Жизнь, как она есть. Записки неизвестного, изданные Л. Брантом… (с. 436–451). Впервые – «Отечественные записки», 1844, т. XXXII, № 2, отд. VI «Библиографическая хроника», с. 88–101 (ц. р. 31 января; вып. в свет 3 февраля). Без подписи. Вошло в КСсБ, ч. IX, с. 83–100.


Ознакомившись с полученной от А. В. Никитенко корректурой рецензии, 31 января 1844 г. Краевский обратился к нему с письмом, в котором протестовал против попыток цензуры выбросить из нее часть текста (см. письмо: Белинский, АН СССР, т. VIII, с. 663). Судя по журнальному тексту рецензии, Никитенко в целом благожелательно отнесся к просьбе Краевского. Тем не менее весьма вероятно, что некоторые исключения и поправки были им все же сделаны.
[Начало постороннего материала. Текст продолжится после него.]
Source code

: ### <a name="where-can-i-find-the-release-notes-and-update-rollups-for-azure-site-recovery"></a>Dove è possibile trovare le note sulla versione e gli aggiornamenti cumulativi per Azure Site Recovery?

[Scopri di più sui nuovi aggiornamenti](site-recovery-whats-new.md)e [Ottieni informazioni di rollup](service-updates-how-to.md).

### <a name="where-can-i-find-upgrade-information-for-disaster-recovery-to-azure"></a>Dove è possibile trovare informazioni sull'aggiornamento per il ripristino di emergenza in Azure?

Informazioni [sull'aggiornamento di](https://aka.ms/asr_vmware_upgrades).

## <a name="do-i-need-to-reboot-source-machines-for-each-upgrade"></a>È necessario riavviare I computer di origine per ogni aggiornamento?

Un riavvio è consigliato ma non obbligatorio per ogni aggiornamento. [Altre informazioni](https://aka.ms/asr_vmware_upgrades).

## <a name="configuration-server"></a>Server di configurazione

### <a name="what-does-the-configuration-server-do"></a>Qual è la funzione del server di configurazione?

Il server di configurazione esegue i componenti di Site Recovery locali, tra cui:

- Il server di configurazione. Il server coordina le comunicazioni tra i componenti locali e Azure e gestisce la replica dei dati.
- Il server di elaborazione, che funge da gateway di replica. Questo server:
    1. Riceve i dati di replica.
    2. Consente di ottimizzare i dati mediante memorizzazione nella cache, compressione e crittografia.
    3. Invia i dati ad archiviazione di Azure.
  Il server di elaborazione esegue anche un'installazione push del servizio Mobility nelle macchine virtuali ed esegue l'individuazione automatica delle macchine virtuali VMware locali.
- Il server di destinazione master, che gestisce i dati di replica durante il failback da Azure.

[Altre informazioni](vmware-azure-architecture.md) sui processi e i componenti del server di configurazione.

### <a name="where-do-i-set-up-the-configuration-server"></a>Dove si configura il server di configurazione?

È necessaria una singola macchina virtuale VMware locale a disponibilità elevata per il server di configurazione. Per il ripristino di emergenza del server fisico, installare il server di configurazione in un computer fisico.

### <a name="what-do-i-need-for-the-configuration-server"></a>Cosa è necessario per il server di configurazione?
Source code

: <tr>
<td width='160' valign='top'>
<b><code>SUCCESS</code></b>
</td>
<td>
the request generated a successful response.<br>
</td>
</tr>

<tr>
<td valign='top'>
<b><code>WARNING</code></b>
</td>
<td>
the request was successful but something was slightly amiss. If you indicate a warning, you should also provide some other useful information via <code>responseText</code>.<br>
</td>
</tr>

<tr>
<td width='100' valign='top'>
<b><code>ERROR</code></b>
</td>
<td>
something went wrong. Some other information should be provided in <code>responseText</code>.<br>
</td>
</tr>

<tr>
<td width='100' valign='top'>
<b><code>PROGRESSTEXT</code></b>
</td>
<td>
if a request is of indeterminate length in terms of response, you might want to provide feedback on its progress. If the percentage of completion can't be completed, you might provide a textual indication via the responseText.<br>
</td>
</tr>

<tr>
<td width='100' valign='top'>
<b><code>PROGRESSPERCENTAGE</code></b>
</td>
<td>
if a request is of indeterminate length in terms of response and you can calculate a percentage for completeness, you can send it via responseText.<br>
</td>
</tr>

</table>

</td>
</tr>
Л. В. Брант – беллетрист и критик конца 1830–1840-х гг., в течение ряда лет фельетонист «Северной пчелы» (под псевдонимом: Я. Я. Я.). Одержимый, по выражению Белинского, страстью «сочинять во что бы то ни стало», Брант перепробовал себя во многих родах – в повести, романе, критических статьях и библиографических обзорах и т. д., публикуя книжки и брошюры за свой счет. Все это неизменно вызывало насмешку в журналах самых разных направлений.